Ben Rothke writes "There is a very simple albeit unscientific two-step test to see if a book about security assessments is for the serious security practitioner or for the script kiddie. Step one: Does the book use the term bulletproof or hacker-proof? Such nebulous terms are utterly meaningless. Especially since bulletproof deals with physical objects, and nothing, not anything, can ever be made hacker-proof. The second step is to see the books discussion and placement of the nmap tool within the book. While nmap is a invaluable and important security tool; it is nonetheless but one tool in a large security toolbox. Books that place the bulk of their discussion of nmap at the beginning of a book are generally focused on the blind running of tools without insight or analysis. Those that place nmap towards the latter parts of the book generally focus on the big picture." Rothke reviews below Chris McNab's book Network Security Assessment; read on to see how it handles his assessment. Network Security Assessment author Chris McNab pages 396 publisher O'Reilly rating 8 reviewer Ben Rothke ISBN 059600611X summary To-the-point and practical book for testing your own network, an important tool in the fight to keep out malicious electronic visitors.

With those two tests in mind, Network Security Assessment (NSA) passes with honors. The terms bulletproof or hacker-proof are not found at all. And at 355 pages in length, the book's discussion of nmap starts on page 324; a good sign indeed.
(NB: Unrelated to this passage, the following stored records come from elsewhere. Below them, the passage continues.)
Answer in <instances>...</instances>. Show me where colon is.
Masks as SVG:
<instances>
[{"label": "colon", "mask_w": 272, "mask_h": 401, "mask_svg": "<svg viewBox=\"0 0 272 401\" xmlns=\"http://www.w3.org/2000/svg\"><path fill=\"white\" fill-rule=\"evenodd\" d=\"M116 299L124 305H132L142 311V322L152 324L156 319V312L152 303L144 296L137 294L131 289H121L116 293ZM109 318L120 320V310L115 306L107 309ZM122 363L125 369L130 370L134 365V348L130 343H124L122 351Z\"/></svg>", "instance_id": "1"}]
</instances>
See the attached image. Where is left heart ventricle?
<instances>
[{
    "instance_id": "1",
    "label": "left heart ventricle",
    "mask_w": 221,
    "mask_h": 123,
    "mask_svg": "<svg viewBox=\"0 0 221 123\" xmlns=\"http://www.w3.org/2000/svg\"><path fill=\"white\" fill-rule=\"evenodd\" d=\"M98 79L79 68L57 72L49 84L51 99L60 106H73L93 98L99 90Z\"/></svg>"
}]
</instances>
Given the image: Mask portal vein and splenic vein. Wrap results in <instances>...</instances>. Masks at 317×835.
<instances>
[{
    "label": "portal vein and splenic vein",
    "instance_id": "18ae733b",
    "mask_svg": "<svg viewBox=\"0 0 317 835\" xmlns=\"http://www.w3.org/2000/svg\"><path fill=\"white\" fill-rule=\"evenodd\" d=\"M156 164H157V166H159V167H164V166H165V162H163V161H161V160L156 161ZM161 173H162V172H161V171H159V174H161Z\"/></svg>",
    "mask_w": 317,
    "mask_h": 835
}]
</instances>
NSA is written for a person who needs a thorough introduction to performing network assessments, but does not need the elaborate background that the Hacking Exposed series offers. The book's technical requirements are not that extensive; a basic understanding of security, IP networks, and generic networking is enough to understand the core concepts of the book.

The book's preface starts out with a simple fact, one that is not always obvious to many: It is never impossible for a hacker to break into a computer system, only improbable. When designing and security a network, it is the job of the security architect to maximize that level of improbability as much as possible. Anyone who makes their network even a little bit more security resilient will quickly find a drop in the number of security breaches.
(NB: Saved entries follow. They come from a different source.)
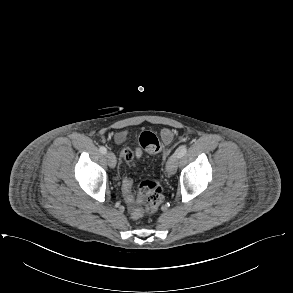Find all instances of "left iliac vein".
<instances>
[{"mask_svg": "<svg viewBox=\"0 0 293 293\" xmlns=\"http://www.w3.org/2000/svg\"><path fill=\"white\" fill-rule=\"evenodd\" d=\"M178 160L179 158L176 153L171 155L168 159L166 163V171L169 175H174L176 173Z\"/></svg>", "mask_w": 293, "mask_h": 293, "instance_id": "1", "label": "left iliac vein"}]
</instances>
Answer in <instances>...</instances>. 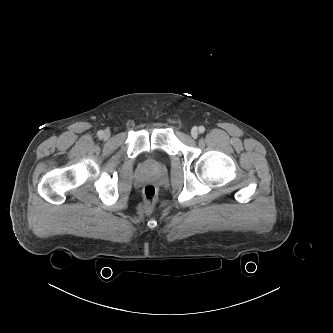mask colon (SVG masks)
Masks as SVG:
<instances>
[{"label": "colon", "mask_w": 333, "mask_h": 333, "mask_svg": "<svg viewBox=\"0 0 333 333\" xmlns=\"http://www.w3.org/2000/svg\"><path fill=\"white\" fill-rule=\"evenodd\" d=\"M157 189L148 184L143 188V204L146 211H151L157 203Z\"/></svg>", "instance_id": "1"}]
</instances>
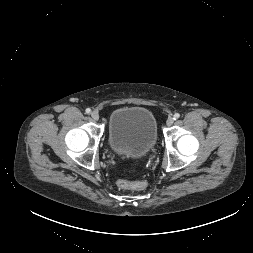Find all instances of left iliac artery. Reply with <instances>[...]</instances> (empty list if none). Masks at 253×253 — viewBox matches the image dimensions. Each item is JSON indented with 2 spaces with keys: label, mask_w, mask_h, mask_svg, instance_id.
<instances>
[{
  "label": "left iliac artery",
  "mask_w": 253,
  "mask_h": 253,
  "mask_svg": "<svg viewBox=\"0 0 253 253\" xmlns=\"http://www.w3.org/2000/svg\"><path fill=\"white\" fill-rule=\"evenodd\" d=\"M179 117H180V114H179V113H175V114H174V120H177Z\"/></svg>",
  "instance_id": "44dca946"
}]
</instances>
The publication of Hacking Exposed a few years ago started a new era in books about network scanning. Hacking Exposed was the first popular book that detailed how to go about performing a penetration test. In a similar vein, NSA is comparable to Hacking Exposed in that it provides a framework for doing security assessments. The big difference is that NSA provides a much more structured approach to performing the assessment, whereas Hacking Exposed lacked that formal approach. Hacking Exposed also goes into more details in many areas, and its initial title has morphed into many other different titles.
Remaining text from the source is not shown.